La technique de sa fabrication consiste à établir un dessin d’ensemble, puis un autre de chacune des pièces qui formeront l’objet en tenant bien compte des formes bombées ou en retrait. Ces dessins ont en effet une très grande importance car ils facilitent le travail de l’imprimeur sur métal. Lorsque le fer blanc a reçu l’impression, il devra être découpé en bandes longitudinales qui seront soumises à une machine à découper et à ajourer, laquelle détourera le dessin, ouvrira portes et fenêtres, les boutonnières d’agrafes. Une troisième machine devra estamper ensuite certains motifs, tandis qu’une autre devra donner leur forme aux parties courbes. Les roues devront être ajourées et percées, puis embouties et garnies d’un moyeu en plomb coulé directement dessus. Enfin, les roues devront être assemblées par un fil de fer dressé et coupé à la longueur voulue. L’assemblage des agrafes qui sont indispensables à la réunion des pièces se fait au moyen de machines spécialisées.
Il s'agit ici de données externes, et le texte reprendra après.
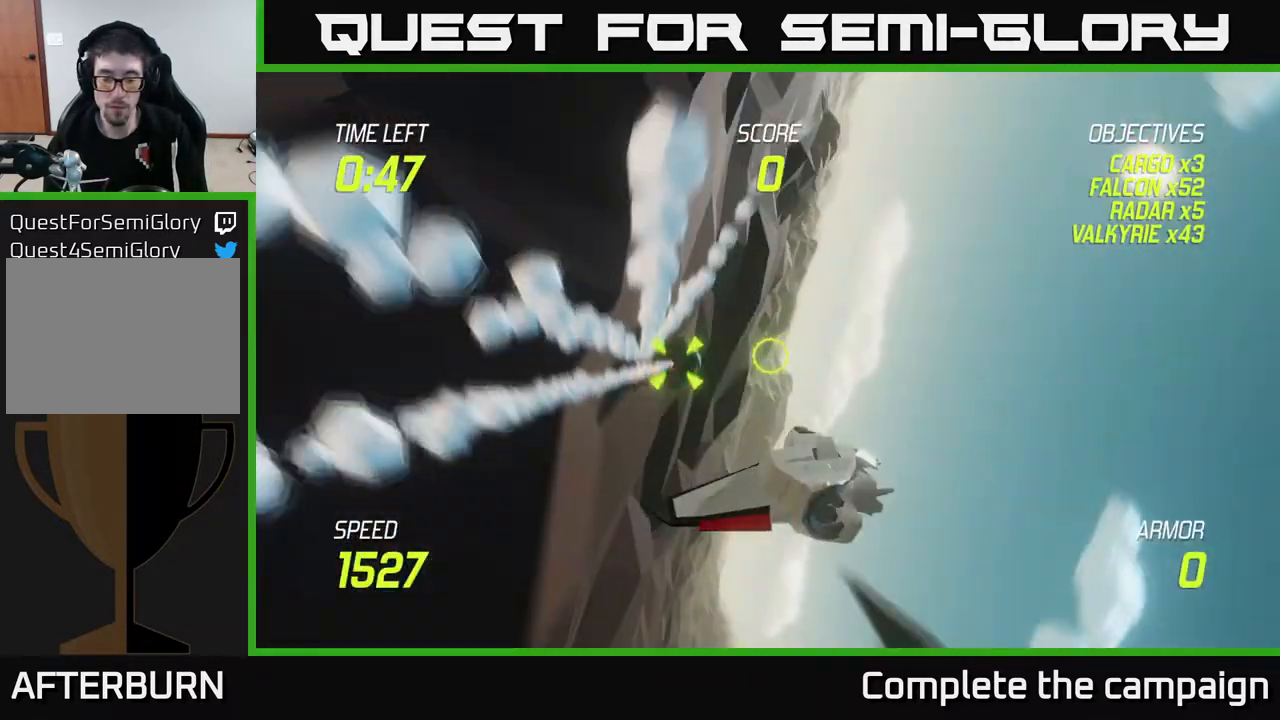
{"buttons": [], "left_stick": "center", "right_stick": "center", "events": [[50, "left_stick", "center"]]}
Les principaux fabricants 

En France, l’un des plus célèbres fabricants fut Charles-Jacques Rossignol qui débuta sa production de jouets de bazar dès 1875 et ne cessera d’en produire qu’en 1962, à la fermeture de l’usine. La marque C.R. se distinguait par une grande variété des modèles et une production soutenue grâce à l’invention, en 1888, d’un système ingénieux d’assemblage de la tôle par agrafes (brevet C.R.).  Parmi les enseignes françaises, on connaît également les modèles d’Henri Avoiron, de Simon & Rivollet (S.R.) qui utilisaient beaucoup le plomb et l’étain, d’Autajon & Roustant, de Martinan & Larnaude, de Carion & Petit, de Saint Mihiel jeune, des Frères Richard, du français IJF.
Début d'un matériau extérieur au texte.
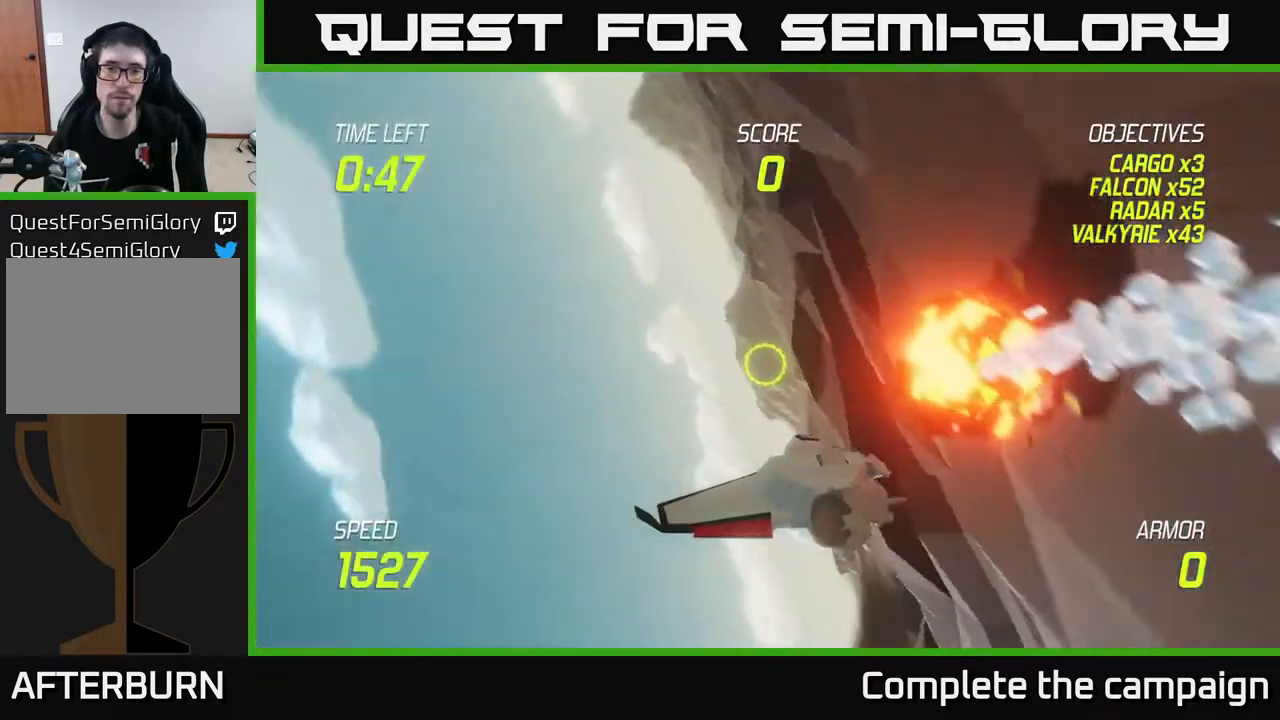
{"buttons": [], "left_stick": "center", "right_stick": "center", "events": []}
Jusqu’aux années 1950, les fabricants français collaborèrent et échangèrent leurs pièces et outillages afin de lutter contre la concurrence allemande.   Car, en effet, c’est surtout en Allemagne qu’on trouvait la plus importante production de penny toys et la plus qualitative aussi. Leurs jouets de bazar étaient très bien finis et souvent beaucoup mieux décorés que les modèles émanant des productions françaises. Pour la plupart, ils étaient fabriqués à Nuremberg ou dans la région (Sonneberg) qui concentrait un grand nombre de manufactures spécialisées dans ce secteur. Les penny toys étaient exportés ensuite en grande quantité dans le monde entier. 

Les marques Bing, Fleischmann se sont lancées très tôt dans l’aventure des jouets de bazar.

Meier, roi du penny toy.



Le grand nom du « penny toy » allemand reste, sans conteste, la firme Meier créée en 1879 à Nuremberg. La variété de la production et la qualité de la décoration étaient les points forts de la marque. On peut citer l’exemple du petit coq picorant des grains qui fut l’un des succès de la société mais il y eut beaucoup d’autres modèles animés. Parmi les fabricants allemands les plus prolifiques, on dénombre Johann Distler, Georg Fischer, une autre firme implantée à Nuremberg en 1903, Issmayer qui produisit des jouets bon marché dès 1861, Gely (Georg Levy) qui commercialisa de superbes petites motocyclettes, Einfalt (qui deviendra plus tard Technofix), Hess, Kellermann (CKO), Kellenberg… 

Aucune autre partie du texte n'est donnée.